Etienne deviendra son « éternel fiancé », celui qui, chaque fois qu’elle le recroisera, se souviendra à peine d’elle.

Une belle histoire sentimentale et cyclique

L’Éternel fiancé, c’est aussi la naissance de la narratrice aux sentiments, aux émotions, au pur présent, grâce à ce petit garçon aux cheveux de travers qu’elle retrouvera, dix ans plus tard, au lycée, et encore après, tout au long de sa vie d’adulte.

« Je t’aime », il l’a déjà dit. Autrefois, à une petite fille lors d’un concert à la mairie. « Je t’aime parce que tu as les yeux ronds. » C’est à moi qu’il l’a dit, mais il ne s’en souvient pas.

Quand un garçon de quatre ans dit « je t’aime » à une petite fille, est-ce la même chose que quand il en a quinze ?

Oui, c’est exactement la même chose.

Agnès Desarthe, « L’éternel fiancé »

La vie s’écoule, comme toutes les vies, comme elle le peut. Entourée d’une ronde de personnes à aimer, à quitter, à comprendre, à ne pas oublier… Il aimera ailleurs. Autrement. Elle aimera, aussi, comme elle le peut.  

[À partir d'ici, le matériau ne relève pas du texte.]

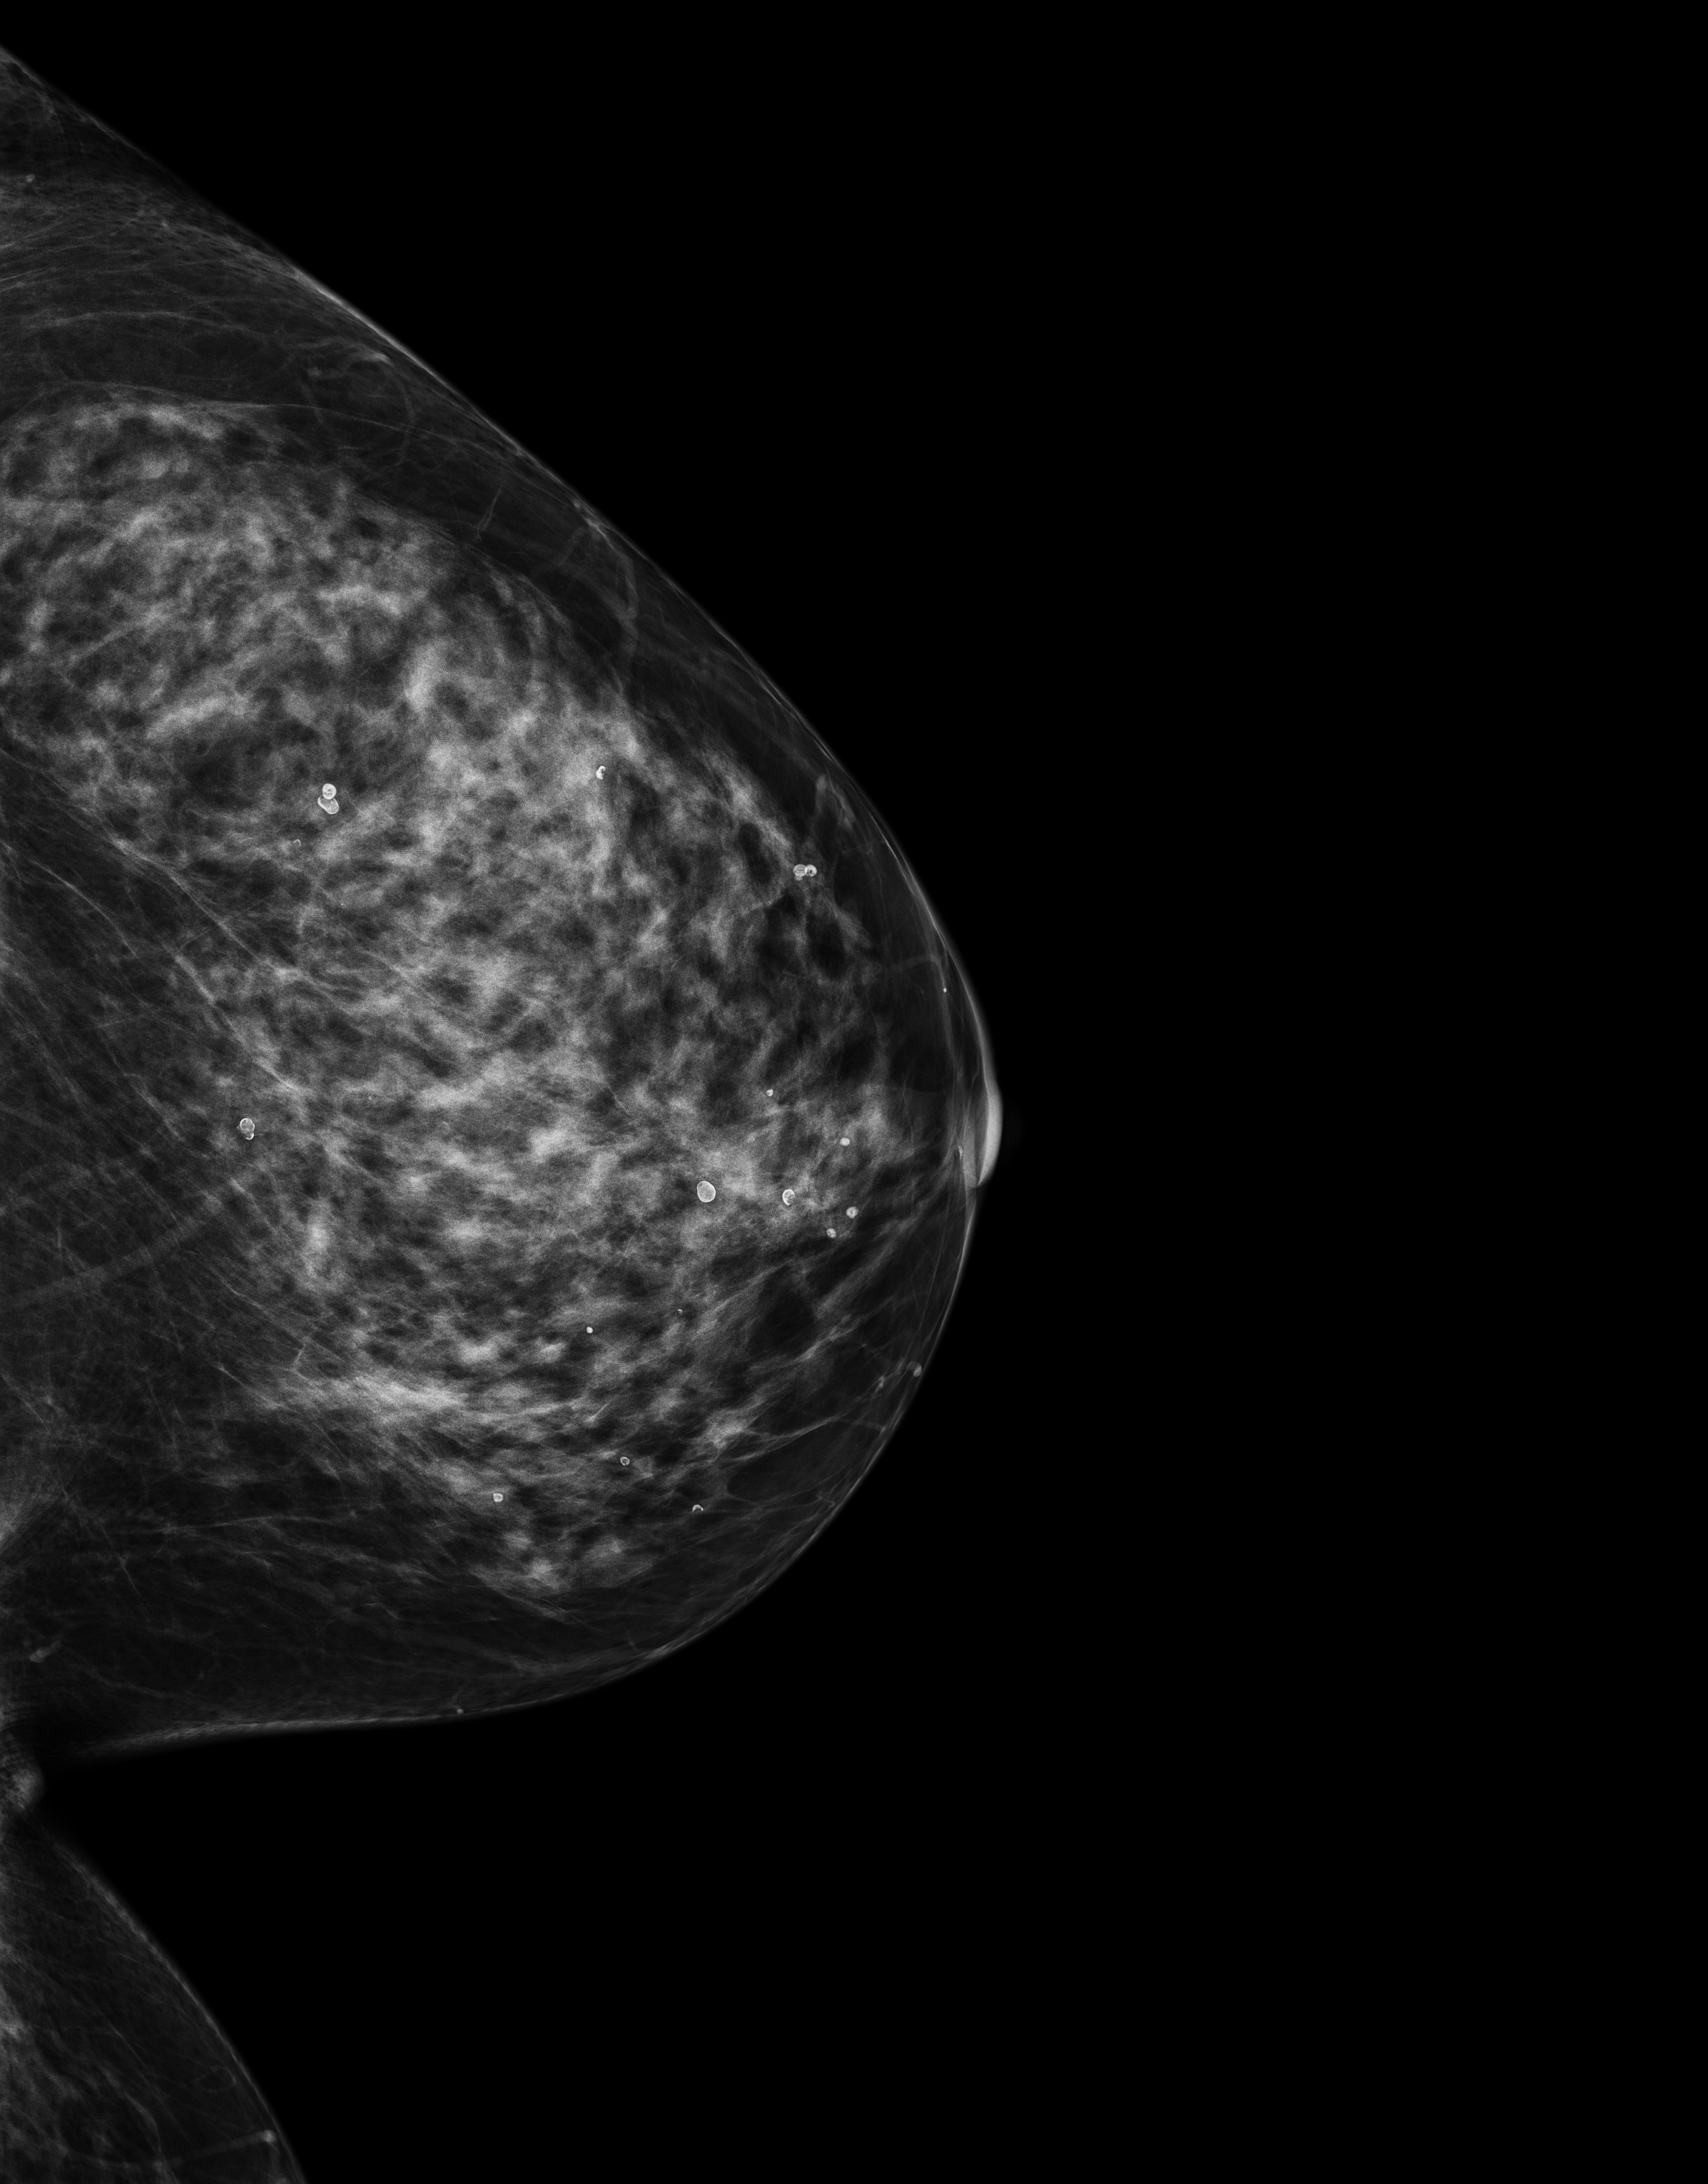
Annual screening mammography examination. Female patient, age 66 years.
Image type: full-field digital mammogram. Breast: left. Projection: CC view. BI-RADS breast density category at the screening exam (both breasts, scale 1–4): 3. Final BI-RADS assessment for this screening round (tomosynthesis exam, both breasts): category 1. Recall: no recall after this screen.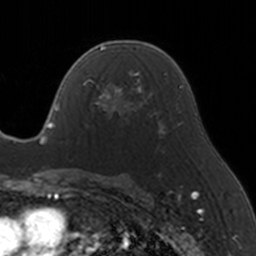
Breast MRI, one axial slice. Slice 91 of 160 in the series (ordered by position). Cropped to one breast. Dynamic contrast-enhanced series, time point 2 of 5 at this slice position (early post-contrast). 3 T. TE 1.7 ms, TR 4 ms. 256 × 256 image matrix, field of view 170 × 170 mm. Female patient.
Outlined on this slice (semi-automatically segmented with operator editing):
- enhancing-tissue mask used for the functional tumour volume (all voxels passing the contrast-enhancement thresholds inside the analysis volume; usually the tumour): bounding box <83,70,146,125> (left, top, right, bottom; pixels)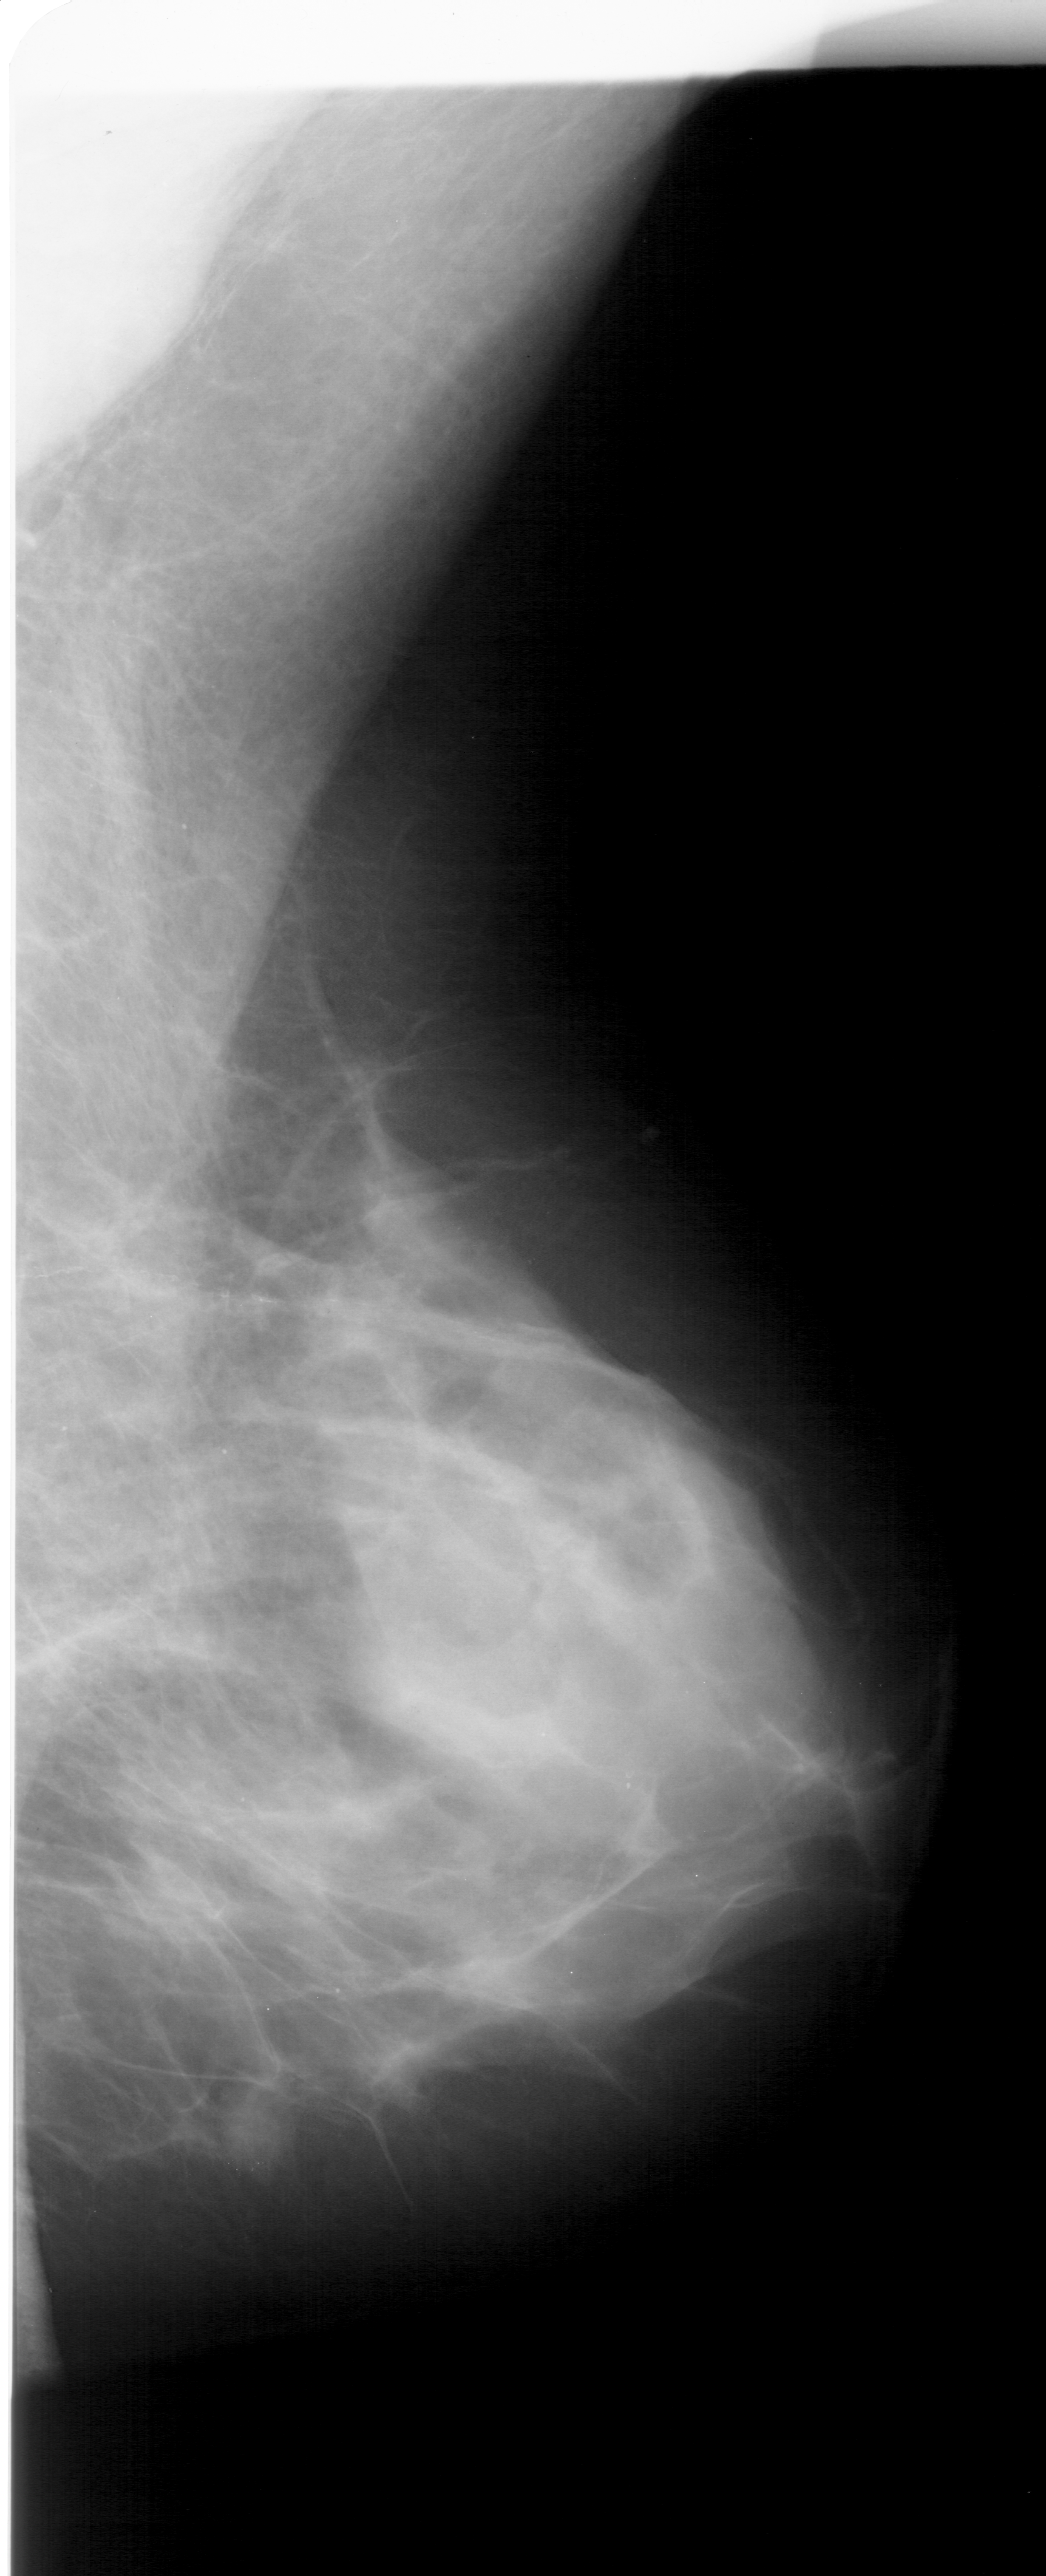
Mammogram (digitized film). Right breast. MLO view. 1046 × 2576 image matrix.
Expert-marked regions of interest on this image (one box per marked abnormality):
- mass, shape lobulated, margins circumscribed; BI-RADS assessment category 4; subtlety rating 3 on a 1 (subtle) to 5 (obvious) scale; pathology (as recorded): benign: bounding box (x1, y1, x2, y2) in pixels: (221, 2099, 292, 2177)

Les sœurs, les frères, les parents, la mère, le père, les amoureux, le couple, les rencontres, les erreurs, les mensonges, les tromperies, les séparations ou les disparitions, tout ça formant une partition de moments, une vie.

L’héroîne-narratrice, pourtant, semble rester toujours en arrière de ses émotions, impuissante.

Souvent, j’ai l’impression de n’avoir aucune mémoire, et cependant, la précision de certains souvenirs m’affole. Certaines images anciennes possèdent une consistance plus ferme, plus sûre que mes journées présentes. Durant mes moments de rêverie, alors que je parcours la ville, la rue disparaît, emportant le trottoir, les oiseaux se taisent, les arbres s’abattent, les voitures sont englouties par le caniveau. Ma mémoire n’établit pas les justes hiérarchies entre les choses, pas plus qu’entre les événements. Le passé m’apparaît comme un livre dont certaines pages demeurent collées entre elles, m’interdisant l’accès au texte, tandis que d’autres, détachées à la pliure du volume, se séparent d’elles-mêmes sans que je le veuille. 

Agnès Desarthe, « L’éternel fiancé »

Un tournant peut changer une personne, que ce soit celui qu’on prend ou celui que quelqu’un qu’on aime prend devant nous. Les temps changent, en effet…

« Le visage de ma mère avait changé. Son corps aussi. Ses lèvres, qui étaient charnues, sont devenues pulpeuses parce qu’elle a cessé de les pincer. Sa démarche autrefois heurtée – elle donnait toujours l’impression de se faufiler, poursuivie par un danger ou cherchant à éviter des obstacles – s’est révélée sensuelle jusqu’à la nonchalance. J’ai découvert qu’elle savait danser. Lise ne s’en est pas étonnée : « C’est papa qui n’aimait pas. C’est pour ça que tu n’as jamais vu maman danser. Elle a toujours adoré et elle connaît un tas de danses différentes. » Je me demandais comment deux ans d’écart avaient pu permettre à Lise d’en savoir tellement plus que moi sur nos parents. Qu’avait-elle vu qui m’avait échappé ? Comblerai-je un jour ce gouffre ? »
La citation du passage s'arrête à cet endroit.